Bombed Church Designated as National Landmark

The church where four black girls were killed in a Ku Klux Klan bombing in 1963 was designated as a national landmark on Monday, with Attorney General Alberto Gonzales remembering the girls in the context of recent arsons at ten Alabama churches.

Relatives of the victims joined Gonzales, the head of the U.S. Justice Department, at Sixteenth Street Baptist Church in Birmingham, Ala., at the old brick building together with the church’s pastor on hand.

“Four young girls, smiling in their Sunday best and preparing to sing for the Lord, instead were taken to His comforting embrace forever. We protect this place for them,” read Gonzales’ prepared statement.
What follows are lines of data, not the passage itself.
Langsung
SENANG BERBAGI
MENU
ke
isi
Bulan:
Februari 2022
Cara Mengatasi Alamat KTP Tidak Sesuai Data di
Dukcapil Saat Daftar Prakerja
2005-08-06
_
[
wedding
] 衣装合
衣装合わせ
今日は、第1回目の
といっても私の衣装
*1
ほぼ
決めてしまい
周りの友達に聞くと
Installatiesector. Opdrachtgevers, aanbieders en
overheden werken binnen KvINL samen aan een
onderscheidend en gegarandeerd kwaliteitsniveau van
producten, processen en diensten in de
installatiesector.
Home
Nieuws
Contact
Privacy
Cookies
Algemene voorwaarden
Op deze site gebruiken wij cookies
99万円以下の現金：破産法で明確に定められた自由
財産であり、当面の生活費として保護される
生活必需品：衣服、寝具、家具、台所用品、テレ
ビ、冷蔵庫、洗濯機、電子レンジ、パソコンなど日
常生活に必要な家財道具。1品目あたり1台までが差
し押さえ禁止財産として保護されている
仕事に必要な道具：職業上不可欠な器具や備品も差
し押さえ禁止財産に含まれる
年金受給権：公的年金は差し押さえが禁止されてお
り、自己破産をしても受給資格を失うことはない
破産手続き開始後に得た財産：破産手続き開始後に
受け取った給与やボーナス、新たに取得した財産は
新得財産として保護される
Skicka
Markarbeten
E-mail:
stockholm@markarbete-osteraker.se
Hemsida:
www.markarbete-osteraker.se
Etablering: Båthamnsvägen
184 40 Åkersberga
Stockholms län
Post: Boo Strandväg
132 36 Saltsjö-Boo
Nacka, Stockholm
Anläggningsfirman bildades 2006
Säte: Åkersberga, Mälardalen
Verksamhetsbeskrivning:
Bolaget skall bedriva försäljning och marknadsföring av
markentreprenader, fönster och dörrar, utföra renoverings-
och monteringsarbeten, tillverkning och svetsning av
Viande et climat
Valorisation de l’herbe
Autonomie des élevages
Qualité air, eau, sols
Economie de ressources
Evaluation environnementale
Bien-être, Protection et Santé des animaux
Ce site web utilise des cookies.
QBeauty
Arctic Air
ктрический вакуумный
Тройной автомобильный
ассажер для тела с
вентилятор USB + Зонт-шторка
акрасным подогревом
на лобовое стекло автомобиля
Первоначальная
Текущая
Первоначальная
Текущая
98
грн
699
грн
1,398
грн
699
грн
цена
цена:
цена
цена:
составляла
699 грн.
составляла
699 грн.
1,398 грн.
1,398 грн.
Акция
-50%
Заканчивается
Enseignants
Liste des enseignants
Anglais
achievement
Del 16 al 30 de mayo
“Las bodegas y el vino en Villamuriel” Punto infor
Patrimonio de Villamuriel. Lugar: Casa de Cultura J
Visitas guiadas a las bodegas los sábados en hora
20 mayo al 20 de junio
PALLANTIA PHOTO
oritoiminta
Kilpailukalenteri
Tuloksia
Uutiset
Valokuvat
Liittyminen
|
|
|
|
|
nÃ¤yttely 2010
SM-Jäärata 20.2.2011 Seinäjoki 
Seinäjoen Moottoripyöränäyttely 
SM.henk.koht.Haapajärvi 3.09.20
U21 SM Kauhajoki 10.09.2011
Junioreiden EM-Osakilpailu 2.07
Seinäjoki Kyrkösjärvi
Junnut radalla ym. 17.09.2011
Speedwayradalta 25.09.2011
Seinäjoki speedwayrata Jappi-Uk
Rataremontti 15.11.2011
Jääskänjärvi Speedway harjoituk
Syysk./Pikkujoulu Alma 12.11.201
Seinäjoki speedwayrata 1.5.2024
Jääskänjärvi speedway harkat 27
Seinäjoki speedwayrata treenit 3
The four girls were Addie Mae Collins, Carole Robertson and Cynthia Wesley, all 14, and Denise McNair, 11.

Gonzales likened the bombing of the Baptist church in the 60s to a series of ten arsons that have struck Alabama Baptist churches since Feb. 3. The attacks, still under federal investigation, have not been attributed to racism however as five churches had black congregations and five had white.

According to AP, Gonzales said that in light of the attacks that “there is still work to be done” in ensuring equal justice and fighting against discrimination.

He called the church building a “catalyst for the cause of justice.”

The Rev. Arthur Price Jr., the church’s pastor said that the landmark designation was “major for us.”

Secretary of the Interior Gale Norton signed the proclamation, adding the church to about 2,500 other places designated as National Landmarks.

The church was a meeting place for activists of the civil rights era. Three Klansmen were convicted of the crime, the last in 2002.